For a more general beginner pathway, the DeepSeek beginners guide is a softer entry point. If you want to compare DeepSeek’s Mac story against ChatGPT’s, the DeepSeek vs ChatGPT comparison covers ecosystem differences honestly. And for a curated index of every guide on this site, the DeepSeek beginner guides hub is the catalog.
Last verified: April 25, 2026. DeepSeek AI Guide is an independent resource and is not affiliated with DeepSeek or its parent company. Model IDs, pricing and API behaviour change; check the official DeepSeek documentation and pricing page before committing to a production decision.
Is there a native DeepSeek app for macOS?
DeepSeek does not publish a dedicated AppKit Mac app. On Apple Silicon Macs (M1 and later) you can install the official iOS DeepSeek app from the Mac App Store via “Designed for iPad” compatibility — confirm the publisher before installing, since spoofs exist. Intel Macs do not support this and should use the web chat. The DeepSeek app guide covers verification.

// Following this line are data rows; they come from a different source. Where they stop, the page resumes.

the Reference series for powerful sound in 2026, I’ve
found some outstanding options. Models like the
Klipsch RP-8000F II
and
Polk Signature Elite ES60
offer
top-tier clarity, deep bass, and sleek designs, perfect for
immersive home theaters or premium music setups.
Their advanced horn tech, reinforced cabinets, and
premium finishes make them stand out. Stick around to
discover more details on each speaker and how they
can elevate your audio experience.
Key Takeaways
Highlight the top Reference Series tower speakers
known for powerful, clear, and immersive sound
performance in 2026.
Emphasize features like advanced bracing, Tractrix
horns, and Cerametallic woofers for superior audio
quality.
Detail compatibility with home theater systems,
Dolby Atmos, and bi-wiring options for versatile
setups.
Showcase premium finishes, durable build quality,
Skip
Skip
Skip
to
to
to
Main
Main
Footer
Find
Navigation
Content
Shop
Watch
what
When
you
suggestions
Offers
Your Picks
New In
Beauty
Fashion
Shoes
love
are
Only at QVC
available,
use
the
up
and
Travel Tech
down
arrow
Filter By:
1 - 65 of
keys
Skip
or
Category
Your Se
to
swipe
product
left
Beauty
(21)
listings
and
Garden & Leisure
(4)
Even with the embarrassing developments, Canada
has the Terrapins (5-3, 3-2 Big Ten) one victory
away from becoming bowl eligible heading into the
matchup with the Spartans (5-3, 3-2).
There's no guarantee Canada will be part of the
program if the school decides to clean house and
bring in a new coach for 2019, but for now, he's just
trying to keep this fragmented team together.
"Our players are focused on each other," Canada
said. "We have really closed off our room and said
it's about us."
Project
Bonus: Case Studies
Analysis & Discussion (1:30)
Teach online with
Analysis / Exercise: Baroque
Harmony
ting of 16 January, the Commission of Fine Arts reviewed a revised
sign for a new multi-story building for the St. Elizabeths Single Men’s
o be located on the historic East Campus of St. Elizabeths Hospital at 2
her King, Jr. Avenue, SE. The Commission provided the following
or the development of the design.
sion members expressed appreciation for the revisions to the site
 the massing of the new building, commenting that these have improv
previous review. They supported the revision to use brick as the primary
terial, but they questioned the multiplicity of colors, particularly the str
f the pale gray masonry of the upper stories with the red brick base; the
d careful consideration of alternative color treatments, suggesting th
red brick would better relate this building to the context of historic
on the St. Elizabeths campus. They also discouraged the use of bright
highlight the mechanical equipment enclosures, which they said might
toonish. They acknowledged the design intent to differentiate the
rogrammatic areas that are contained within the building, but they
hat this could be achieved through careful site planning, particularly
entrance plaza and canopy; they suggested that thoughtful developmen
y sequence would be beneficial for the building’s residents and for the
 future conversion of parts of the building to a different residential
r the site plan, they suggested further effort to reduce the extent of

How do I run DeepSeek locally on a MacBook?
Install Ollama with brew install ollama, pull a distill model with ollama pull deepseek-r1:7b, then run it. A 16 GB Apple Silicon Mac handles 7B models comfortably; 32B needs 64 GB. The full V4 models are too large for any Mac. Step-by-step setup lives in the install DeepSeek locally tutorial.
Can I use the DeepSeek API from a Mac terminal?
Yes. Install the OpenAI Python SDK with pip, set DEEPSEEK_API_KEY as an environment variable, and point base_url at https://api.deepseek.com. Chat requests hit POST /chat/completions. The API is stateless, so resend message history each call. The DeepSeek API getting started tutorial walks through the full setup.
What hardware do I need to run DeepSeek on Mac?
For the web or app, any modern Mac works. For local inference, Apple Silicon with 16 GB unified memory handles 7B-class distill models; 32 GB handles 14B; 64 GB handles 32B comfortably. Intel Macs can run small distill models on CPU but performance is poor. Check sizing in the DeepSeek hardware calculator before downloading weights.
Does DeepSeek on Mac cost anything?
The web chat and official app have a free tier with no documented daily cap. Local Ollama and LM Studio are free aside from electricity. The API charges per token: V4-Flash is $0.14 input miss / $0.28 output per million tokens; V4-Pro is $1.74 / $3.48. Always confirm on the live DeepSeek API pricing page before budgeting.